La Almería de las grandes revoluciones

Cincuenta años de cambios constantes con un denominador común: los niños y las calles

A lo largo de 50 años Almería fue cambiando y con ella las distintas generaciones de niños que la habilitaron.
A lo largo de 50 años Almería fue cambiando y con ella las distintas generaciones de niños que la habilitaron. La Voz
Eduardo Pino
07:00 • 24 dic. 2018

Entre 1930 y 1980, Almería asistió a profundos cambios no solo en su fisonomía urbana, también en sus formas de vida y en sus costumbres. Cincuenta años de cambios constantes con un denominador común: los niños y las calles, auténticos protagonistas de este libro editado hace unas semanas por La Voz de Almería.
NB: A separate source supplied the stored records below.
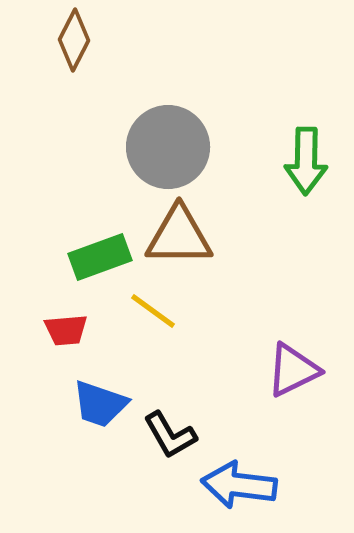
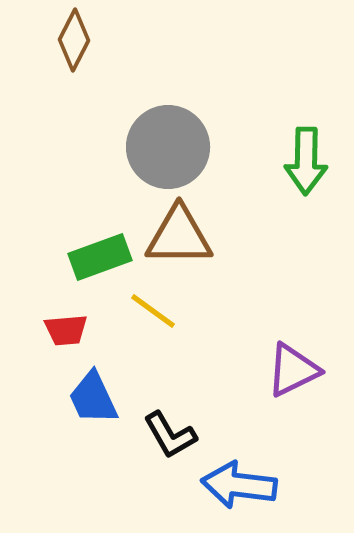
blue trapezoid: moved 7 px left, 6 px up; rotated 46 degrees clockwise
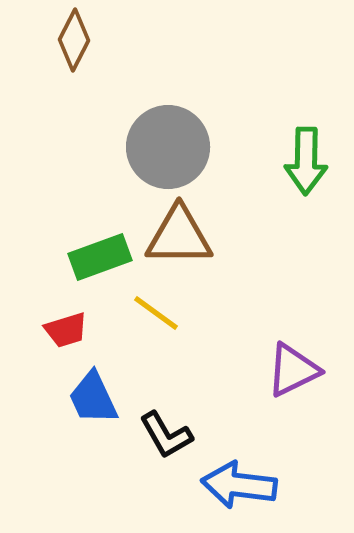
yellow line: moved 3 px right, 2 px down
red trapezoid: rotated 12 degrees counterclockwise
black L-shape: moved 4 px left
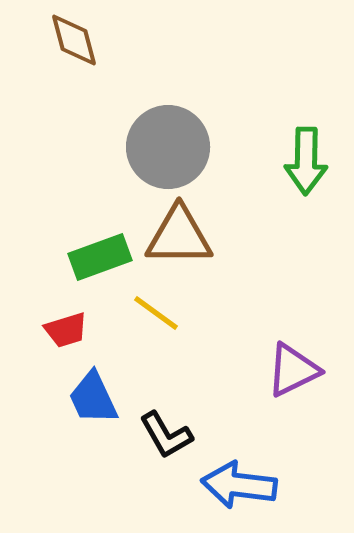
brown diamond: rotated 42 degrees counterclockwise
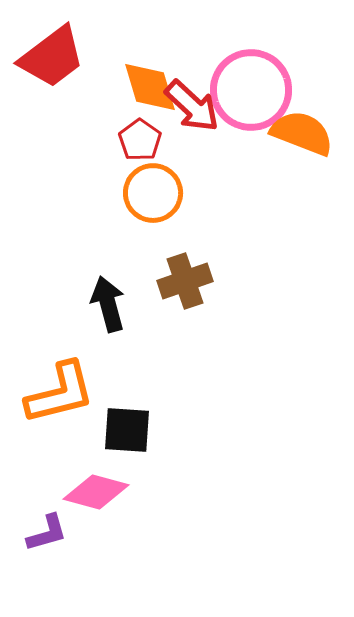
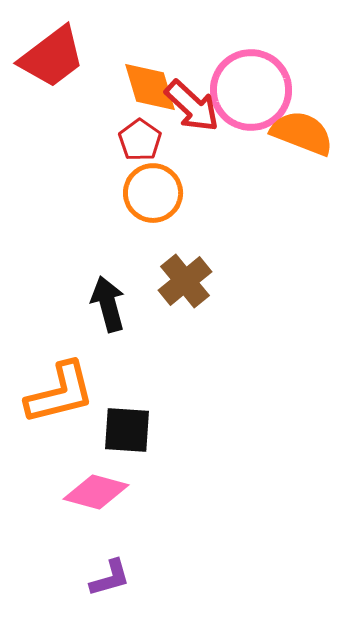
brown cross: rotated 20 degrees counterclockwise
purple L-shape: moved 63 px right, 45 px down
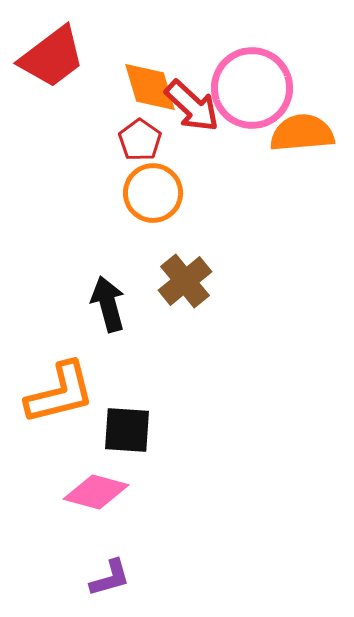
pink circle: moved 1 px right, 2 px up
orange semicircle: rotated 26 degrees counterclockwise
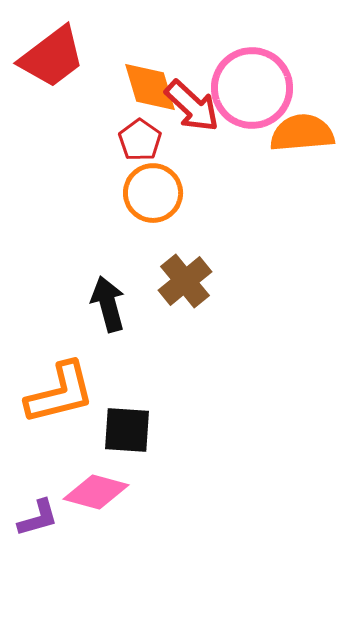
purple L-shape: moved 72 px left, 60 px up
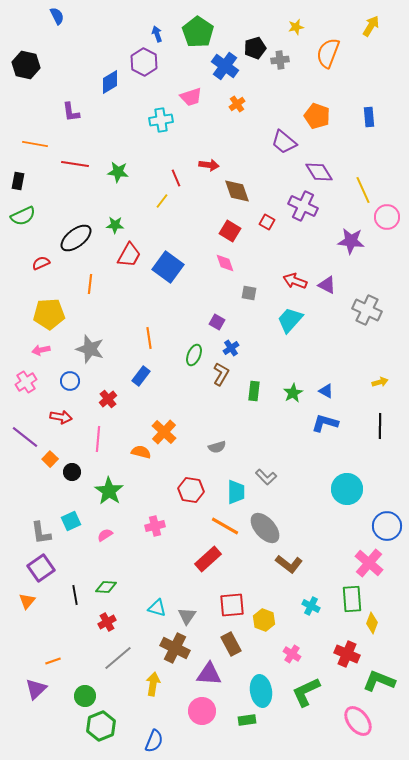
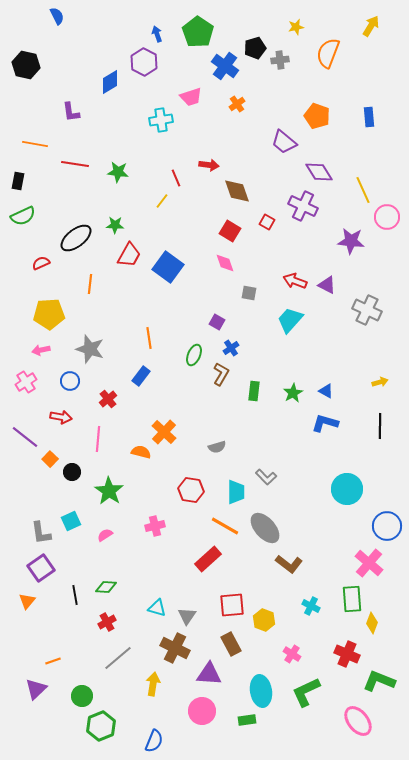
green circle at (85, 696): moved 3 px left
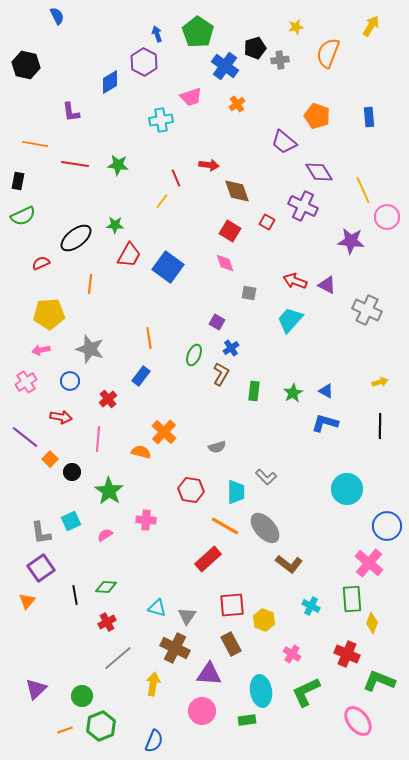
green star at (118, 172): moved 7 px up
pink cross at (155, 526): moved 9 px left, 6 px up; rotated 18 degrees clockwise
orange line at (53, 661): moved 12 px right, 69 px down
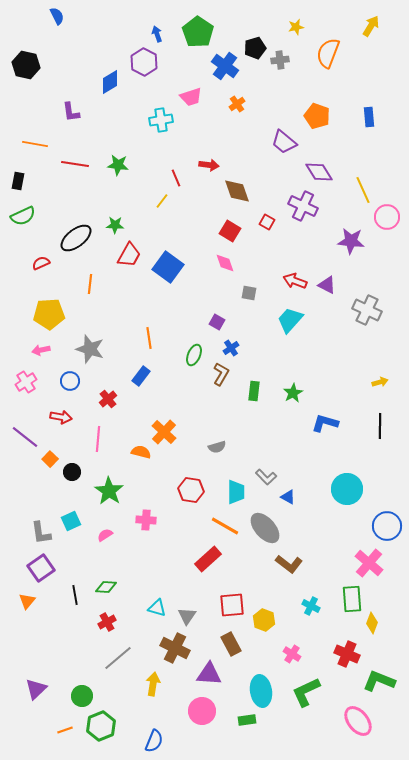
blue triangle at (326, 391): moved 38 px left, 106 px down
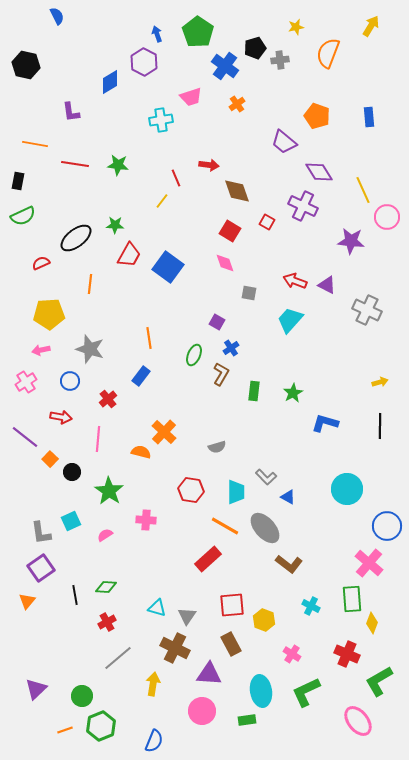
green L-shape at (379, 681): rotated 52 degrees counterclockwise
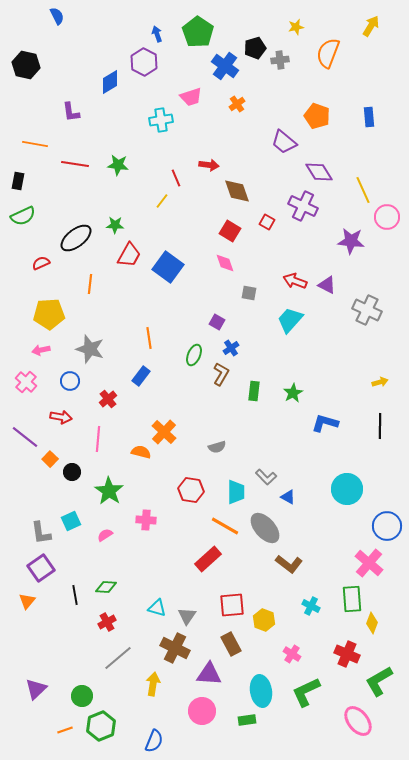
pink cross at (26, 382): rotated 15 degrees counterclockwise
A lo largo de medio siglo algunas transformaciones llegaron a tener naturaleza de auténticas revoluciones porque supusieron un vuelco rotundo: primero la Guerra Civil, que dejó heridas en todas las familias; después esa otra guerra que vino  de la mano del hambre, de las restricciones, del miedo; el alivio de los años cincuenta con las primeras ayudas de los americanos; el despegue económico y social de los años sesenta, cuando se consolidó la clase media y cuando empezó a aparecer en nuestras casas un inquilino que llegó  para quedarse: la televisión.
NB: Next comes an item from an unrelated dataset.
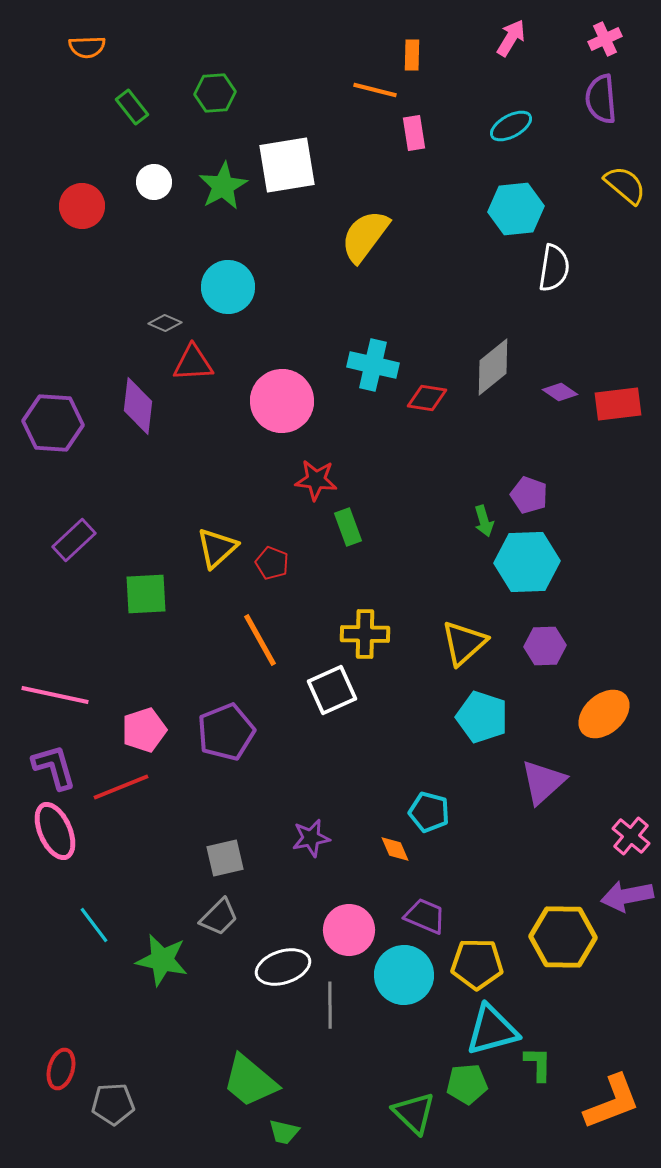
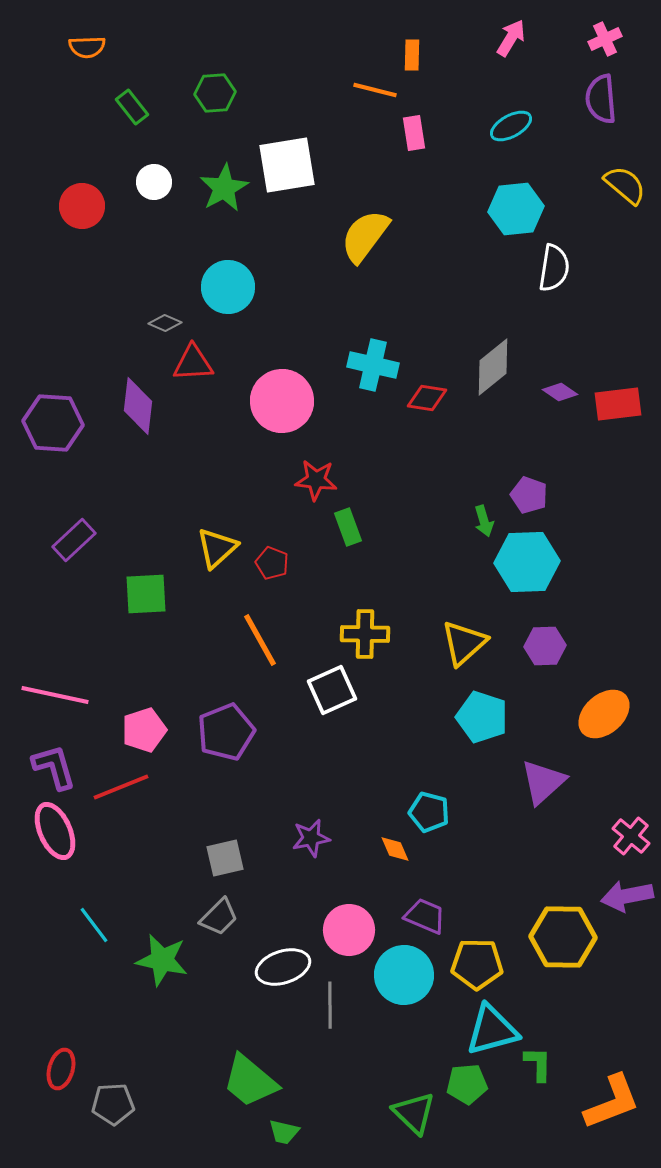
green star at (223, 186): moved 1 px right, 2 px down
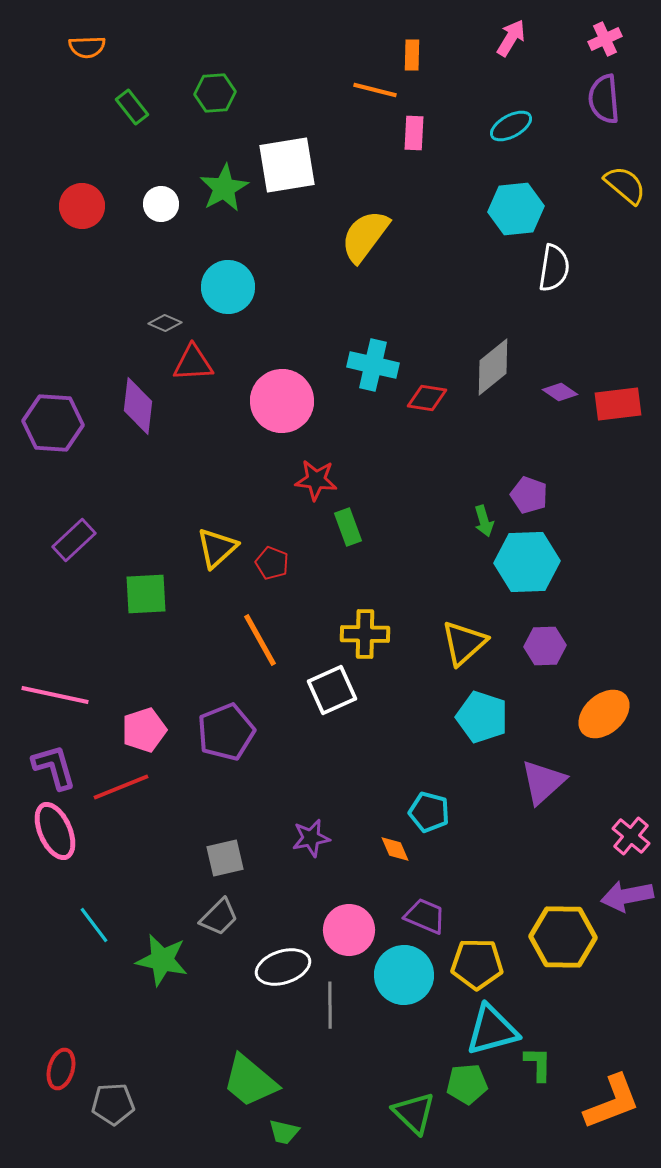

La tele fue un elemento revolucionario porque fue cambiando nuestras formas de vida  y le dio un giro a nuestras relaciones sociales. Le quitó protagonismo a la vida en comunidad que se hacía en las calles y fue encerrando a los niños en los comedores de las casas. La aparición de la televisión como fenómeno de masas coincidió con el gran cambio urbanístico de una ciudad que fue perdiendo casi toda su identidad de villa mediterránea y se fue llenando de rascacielos. Los pisos que inundaron todos nuestros paisajes desde mediados de los años sesenta trajeron otra revolución importante, que fue terminando con la vida vecinal, cuando la gente se conocía, hablaba y se ayudaba en las puertas de las casas. Cuando las familias se fueron encerrando en los pisos los vecinos dejaron de serlo para convertirse, en muchos casos, en enemigos íntimos. Pasamos en pocos años de salir a los trancos para buscar a los vecinos y contarnos nuestras vidas, a meternos en un ascensor rezando para no coincidir con un incómodo vecino que viniera a importunarnos.




El libro ‘La Ciudad y sus niños’ es un recorrido por Almería a lo largo de esos cincuenta años que tanto nos cambiaron. Un paseo con dos elementos fundamentales: los niños que la habitaron y las calles que fueron la ilusión de todas aquellas generaciones. Si algo se mantuvo sólido a lo largo de ese medio siglo de cambios fue, sin duda, la ilusión de los niños por hacer de la calle su verdadera patria, el lugar donde era posible rozar la felicidad por difíciles que fueran los tiempos.




La mayoría de los niños de la posguerra, que tantas necesidades pasaron para salir adelante, disfrutaban lo mismo cuando salían a jugar a la calle que los niños de los años sesenta o setenta que tenían todas sus necesidades cubiertas. La calle fue ese gran escenario que igualó a unos y a otros, en un tiempo en el que un niño podía de la libertad impagable de jugar libremente sin tener a veinte a metros a la madre o al padre vigilándolo.




Los niños de antes nos alimentábamos de la calle y de los juegos y cuando salíamos del colegio nos faltaba tiempo para atravesar la puerta y buscar la libertad. La calle, como la propia infancia, tenía naturaleza de patria. En nuestra calle encontrábamos todo lo que necesitábamos para ser felices y la defendíamos como si fuera nuestra propia familia. Uno se sentía orgulloso de su calle, de los amigos que la habitaban y por eso la defendíamos contra los bárbaros de las calles lejanas, los que venían de los cerros de La Chanca o de las cuestas de San Cristóbal con ánimos de quitarnos la pelota y de retarnos a una guerrilla. Tu calle y tu barrio te marcaban con un hierro sentimental que tú llevabas con orgullo allá donde fueras.




En aquellos años de vida en la calle los paisajes jugaban un papel fundamental y eran decisivos en nuestras conductas. No era igual la vida de los niños callejeros del Barrio Alto que los de la Plaza Pavía, como también había grandes diferencias entre los niños de la Catedral con los de la Plaza Vieja, o entre los que vivían en la Colonia de los Ángeles y los que eran del Zapillo. Los niños del Barrio Alto estaban perfectamente adaptados a su medio: la diversidad de la Rambla y la libertad de La Molineta, donde tantas veces se escapaban. Nada que ver con el entorno en el que se movían los niños de la Plaza de Pavía o Pescadería, forjados en los cerros de La Chanca y las explanadas del puerto.